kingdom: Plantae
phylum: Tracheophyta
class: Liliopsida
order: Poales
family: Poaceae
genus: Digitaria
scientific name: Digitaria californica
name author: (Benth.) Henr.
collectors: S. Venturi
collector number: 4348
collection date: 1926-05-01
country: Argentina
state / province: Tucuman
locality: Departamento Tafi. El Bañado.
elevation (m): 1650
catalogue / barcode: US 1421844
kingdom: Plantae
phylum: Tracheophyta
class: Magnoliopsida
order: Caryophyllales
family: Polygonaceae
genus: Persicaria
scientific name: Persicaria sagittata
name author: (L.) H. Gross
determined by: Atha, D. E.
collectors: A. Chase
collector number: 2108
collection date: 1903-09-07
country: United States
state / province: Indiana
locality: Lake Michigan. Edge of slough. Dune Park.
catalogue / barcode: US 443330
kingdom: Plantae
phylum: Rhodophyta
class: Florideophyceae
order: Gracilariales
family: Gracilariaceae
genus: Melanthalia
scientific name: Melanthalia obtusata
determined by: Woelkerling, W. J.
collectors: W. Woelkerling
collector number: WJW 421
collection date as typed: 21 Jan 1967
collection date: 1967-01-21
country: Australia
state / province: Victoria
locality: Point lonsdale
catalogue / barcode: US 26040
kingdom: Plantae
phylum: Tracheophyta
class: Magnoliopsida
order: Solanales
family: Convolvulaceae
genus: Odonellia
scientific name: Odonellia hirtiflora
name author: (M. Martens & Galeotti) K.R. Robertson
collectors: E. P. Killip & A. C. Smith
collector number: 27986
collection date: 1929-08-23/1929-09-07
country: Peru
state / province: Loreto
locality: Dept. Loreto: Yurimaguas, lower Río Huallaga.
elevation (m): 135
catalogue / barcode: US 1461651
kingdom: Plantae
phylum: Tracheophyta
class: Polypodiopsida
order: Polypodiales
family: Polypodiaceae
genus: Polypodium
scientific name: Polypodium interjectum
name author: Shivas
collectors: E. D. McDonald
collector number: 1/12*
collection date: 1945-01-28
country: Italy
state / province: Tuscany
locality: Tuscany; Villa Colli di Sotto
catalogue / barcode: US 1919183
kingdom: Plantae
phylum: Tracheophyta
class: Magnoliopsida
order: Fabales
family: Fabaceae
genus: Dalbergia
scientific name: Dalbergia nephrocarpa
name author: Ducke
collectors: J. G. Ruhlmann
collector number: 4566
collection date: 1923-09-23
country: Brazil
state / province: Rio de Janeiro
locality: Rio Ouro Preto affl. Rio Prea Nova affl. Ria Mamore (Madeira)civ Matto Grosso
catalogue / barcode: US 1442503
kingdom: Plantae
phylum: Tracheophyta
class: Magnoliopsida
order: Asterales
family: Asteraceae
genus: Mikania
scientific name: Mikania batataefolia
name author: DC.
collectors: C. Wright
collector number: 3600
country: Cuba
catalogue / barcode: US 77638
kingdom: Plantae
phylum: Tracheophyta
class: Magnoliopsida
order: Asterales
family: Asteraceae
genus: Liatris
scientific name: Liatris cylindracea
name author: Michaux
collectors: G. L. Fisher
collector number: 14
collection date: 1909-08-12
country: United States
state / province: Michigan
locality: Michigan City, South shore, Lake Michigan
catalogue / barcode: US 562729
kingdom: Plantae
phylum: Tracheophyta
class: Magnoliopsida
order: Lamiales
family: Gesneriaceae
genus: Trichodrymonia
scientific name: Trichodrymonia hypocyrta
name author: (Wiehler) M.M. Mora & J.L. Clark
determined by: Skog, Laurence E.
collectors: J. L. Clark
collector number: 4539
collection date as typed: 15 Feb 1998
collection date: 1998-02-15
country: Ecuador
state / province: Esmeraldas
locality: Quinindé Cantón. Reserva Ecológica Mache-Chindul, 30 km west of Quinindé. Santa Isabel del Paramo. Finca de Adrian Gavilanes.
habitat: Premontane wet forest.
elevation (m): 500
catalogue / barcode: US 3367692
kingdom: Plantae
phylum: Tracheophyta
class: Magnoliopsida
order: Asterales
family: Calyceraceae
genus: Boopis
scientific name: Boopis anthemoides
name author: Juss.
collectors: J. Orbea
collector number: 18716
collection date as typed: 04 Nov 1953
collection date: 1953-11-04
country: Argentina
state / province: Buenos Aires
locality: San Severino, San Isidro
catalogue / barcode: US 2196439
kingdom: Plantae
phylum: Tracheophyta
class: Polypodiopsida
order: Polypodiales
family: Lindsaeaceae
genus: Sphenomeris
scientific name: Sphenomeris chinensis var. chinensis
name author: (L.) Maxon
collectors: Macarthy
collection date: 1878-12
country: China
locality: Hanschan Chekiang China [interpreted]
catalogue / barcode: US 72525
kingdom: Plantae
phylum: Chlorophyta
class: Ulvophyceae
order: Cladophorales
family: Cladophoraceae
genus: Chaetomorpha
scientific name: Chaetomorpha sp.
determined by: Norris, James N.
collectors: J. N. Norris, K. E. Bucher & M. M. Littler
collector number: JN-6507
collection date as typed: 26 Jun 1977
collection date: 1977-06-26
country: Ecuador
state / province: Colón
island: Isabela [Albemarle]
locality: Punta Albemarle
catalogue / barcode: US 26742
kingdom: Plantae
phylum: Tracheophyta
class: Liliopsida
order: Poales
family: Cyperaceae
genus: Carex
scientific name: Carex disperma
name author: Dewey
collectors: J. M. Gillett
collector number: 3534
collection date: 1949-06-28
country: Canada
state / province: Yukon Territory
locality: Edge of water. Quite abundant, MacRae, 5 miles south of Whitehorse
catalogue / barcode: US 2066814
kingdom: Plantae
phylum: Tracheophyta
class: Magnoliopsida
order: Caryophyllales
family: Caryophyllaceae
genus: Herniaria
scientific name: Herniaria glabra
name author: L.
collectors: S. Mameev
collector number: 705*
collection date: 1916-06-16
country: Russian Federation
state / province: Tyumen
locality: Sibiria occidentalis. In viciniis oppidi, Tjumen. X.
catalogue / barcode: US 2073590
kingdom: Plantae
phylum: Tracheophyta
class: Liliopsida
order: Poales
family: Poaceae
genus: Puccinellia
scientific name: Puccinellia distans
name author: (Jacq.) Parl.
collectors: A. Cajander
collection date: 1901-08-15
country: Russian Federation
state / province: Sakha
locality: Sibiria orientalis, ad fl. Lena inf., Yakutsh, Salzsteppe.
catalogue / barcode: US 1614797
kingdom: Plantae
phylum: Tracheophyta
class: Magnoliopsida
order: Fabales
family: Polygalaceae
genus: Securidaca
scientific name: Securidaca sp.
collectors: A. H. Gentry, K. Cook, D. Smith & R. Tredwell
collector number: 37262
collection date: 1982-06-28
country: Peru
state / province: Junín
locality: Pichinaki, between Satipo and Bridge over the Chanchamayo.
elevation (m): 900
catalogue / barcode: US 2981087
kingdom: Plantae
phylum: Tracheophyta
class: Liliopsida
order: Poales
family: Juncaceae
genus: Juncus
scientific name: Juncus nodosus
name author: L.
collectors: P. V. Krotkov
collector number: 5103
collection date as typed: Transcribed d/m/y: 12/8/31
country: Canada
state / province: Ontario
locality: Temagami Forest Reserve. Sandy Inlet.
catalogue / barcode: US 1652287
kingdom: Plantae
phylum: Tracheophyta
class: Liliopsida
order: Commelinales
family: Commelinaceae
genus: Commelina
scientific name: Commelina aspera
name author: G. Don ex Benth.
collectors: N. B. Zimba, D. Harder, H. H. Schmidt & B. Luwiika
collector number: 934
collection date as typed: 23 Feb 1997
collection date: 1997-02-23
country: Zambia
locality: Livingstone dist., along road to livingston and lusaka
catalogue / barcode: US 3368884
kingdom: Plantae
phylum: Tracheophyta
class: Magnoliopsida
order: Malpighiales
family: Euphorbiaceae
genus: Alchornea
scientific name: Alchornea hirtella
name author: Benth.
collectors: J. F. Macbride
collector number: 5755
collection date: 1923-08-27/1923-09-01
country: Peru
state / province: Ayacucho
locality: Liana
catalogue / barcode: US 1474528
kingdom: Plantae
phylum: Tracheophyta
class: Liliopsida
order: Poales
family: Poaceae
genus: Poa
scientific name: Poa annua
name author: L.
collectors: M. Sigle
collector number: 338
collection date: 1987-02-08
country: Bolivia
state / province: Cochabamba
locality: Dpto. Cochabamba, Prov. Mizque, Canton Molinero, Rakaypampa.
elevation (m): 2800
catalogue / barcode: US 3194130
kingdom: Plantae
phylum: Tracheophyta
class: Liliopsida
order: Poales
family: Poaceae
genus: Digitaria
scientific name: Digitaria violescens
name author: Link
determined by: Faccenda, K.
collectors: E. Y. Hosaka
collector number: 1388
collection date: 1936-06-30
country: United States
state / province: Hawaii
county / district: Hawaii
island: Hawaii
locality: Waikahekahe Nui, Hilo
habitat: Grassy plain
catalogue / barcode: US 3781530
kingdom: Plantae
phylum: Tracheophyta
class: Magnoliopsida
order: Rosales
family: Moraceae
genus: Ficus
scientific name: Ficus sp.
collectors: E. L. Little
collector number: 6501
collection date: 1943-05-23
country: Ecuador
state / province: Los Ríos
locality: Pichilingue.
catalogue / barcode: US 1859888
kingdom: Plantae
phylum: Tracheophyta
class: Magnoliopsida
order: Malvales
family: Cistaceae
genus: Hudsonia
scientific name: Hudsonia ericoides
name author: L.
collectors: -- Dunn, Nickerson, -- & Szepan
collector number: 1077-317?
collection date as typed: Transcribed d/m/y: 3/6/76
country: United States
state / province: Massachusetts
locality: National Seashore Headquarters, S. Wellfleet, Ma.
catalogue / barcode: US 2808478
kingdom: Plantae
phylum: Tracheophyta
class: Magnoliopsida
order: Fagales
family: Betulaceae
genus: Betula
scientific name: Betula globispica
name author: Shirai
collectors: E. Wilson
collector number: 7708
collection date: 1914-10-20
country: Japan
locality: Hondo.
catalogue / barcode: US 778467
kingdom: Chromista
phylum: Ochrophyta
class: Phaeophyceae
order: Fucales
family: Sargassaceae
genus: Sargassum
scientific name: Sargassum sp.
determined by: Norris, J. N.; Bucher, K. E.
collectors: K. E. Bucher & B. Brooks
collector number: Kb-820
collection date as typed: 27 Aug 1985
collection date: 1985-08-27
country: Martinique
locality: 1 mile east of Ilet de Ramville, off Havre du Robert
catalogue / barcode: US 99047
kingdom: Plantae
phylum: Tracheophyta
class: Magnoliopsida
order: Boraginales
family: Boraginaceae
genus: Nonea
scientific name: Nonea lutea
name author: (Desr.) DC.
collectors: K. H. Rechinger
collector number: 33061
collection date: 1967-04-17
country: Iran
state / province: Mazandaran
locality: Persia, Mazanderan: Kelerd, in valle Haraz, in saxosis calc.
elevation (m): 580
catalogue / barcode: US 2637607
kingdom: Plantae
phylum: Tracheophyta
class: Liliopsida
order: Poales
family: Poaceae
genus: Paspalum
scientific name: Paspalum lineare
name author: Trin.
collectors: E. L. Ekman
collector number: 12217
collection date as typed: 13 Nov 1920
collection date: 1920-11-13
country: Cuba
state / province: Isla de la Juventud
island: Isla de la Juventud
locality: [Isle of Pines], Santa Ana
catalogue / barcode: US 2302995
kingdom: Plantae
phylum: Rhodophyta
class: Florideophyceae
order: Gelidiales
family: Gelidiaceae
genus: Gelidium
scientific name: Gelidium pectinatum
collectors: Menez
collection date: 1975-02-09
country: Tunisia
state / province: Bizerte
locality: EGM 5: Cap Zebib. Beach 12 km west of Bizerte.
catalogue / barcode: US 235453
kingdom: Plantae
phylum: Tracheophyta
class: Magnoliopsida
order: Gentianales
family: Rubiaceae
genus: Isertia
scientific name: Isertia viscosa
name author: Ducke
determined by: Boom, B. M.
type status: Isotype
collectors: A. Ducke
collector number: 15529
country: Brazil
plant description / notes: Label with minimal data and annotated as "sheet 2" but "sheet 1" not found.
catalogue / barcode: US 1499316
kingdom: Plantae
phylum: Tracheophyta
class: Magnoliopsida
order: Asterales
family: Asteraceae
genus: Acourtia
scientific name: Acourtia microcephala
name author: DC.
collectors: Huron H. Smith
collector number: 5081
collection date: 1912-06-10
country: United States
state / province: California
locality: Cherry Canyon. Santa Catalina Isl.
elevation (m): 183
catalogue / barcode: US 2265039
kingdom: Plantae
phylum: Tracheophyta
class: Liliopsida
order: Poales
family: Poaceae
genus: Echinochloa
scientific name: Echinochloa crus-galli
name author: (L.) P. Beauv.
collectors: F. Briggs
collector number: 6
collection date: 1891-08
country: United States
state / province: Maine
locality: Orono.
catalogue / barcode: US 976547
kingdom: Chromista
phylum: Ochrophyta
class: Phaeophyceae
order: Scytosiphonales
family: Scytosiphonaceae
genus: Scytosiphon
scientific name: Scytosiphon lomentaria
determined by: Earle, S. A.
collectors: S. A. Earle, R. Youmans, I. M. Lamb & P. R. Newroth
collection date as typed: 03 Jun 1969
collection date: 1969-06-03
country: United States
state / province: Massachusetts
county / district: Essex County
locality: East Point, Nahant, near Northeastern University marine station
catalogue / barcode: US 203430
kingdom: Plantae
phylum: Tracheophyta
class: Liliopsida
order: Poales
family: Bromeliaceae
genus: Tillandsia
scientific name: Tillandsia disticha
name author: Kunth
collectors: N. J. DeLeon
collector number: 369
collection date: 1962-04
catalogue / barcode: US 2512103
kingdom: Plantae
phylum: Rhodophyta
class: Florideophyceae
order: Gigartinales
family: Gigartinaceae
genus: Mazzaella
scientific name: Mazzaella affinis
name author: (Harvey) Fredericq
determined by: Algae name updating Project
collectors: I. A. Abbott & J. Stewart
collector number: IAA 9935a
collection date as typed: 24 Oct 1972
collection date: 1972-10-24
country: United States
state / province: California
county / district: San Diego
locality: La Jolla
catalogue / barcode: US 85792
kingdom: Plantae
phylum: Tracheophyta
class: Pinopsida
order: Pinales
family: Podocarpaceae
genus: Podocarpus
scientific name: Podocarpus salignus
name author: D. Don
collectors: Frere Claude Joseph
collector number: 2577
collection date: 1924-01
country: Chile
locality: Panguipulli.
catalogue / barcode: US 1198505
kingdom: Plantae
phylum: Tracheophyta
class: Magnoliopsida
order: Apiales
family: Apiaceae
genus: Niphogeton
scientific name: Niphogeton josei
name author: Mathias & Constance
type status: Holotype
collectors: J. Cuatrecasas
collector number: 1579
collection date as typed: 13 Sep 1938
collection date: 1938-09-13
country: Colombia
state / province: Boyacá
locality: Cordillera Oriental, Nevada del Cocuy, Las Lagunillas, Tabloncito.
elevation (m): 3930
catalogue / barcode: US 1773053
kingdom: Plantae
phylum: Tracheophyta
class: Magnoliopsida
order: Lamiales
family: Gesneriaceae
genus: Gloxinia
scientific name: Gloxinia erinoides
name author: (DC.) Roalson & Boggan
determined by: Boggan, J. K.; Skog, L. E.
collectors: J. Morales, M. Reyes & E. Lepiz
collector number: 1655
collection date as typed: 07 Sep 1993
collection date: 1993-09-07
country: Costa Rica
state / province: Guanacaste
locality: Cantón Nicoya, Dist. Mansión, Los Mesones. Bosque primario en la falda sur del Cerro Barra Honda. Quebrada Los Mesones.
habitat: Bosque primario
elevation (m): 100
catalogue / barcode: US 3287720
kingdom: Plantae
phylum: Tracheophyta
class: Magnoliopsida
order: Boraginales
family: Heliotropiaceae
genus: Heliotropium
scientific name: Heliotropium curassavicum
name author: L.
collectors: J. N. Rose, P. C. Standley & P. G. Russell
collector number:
__________
From the line with "scientific name: Commelina aspera" through the line with "country: Zambia", put each line of the material as one string in a JSON list, skipping any blank lines.

[
  "scientific name: Commelina aspera",
  "name author: G. Don ex Benth.",
  "collectors: N. B. Zimba, D. Harder, H. H. Schmidt & B. Luwiika",
  "collector number: 934",
  "collection date as typed: 23 Feb 1997",
  "collection date: 1997-02-23",
  "country: Zambia"
]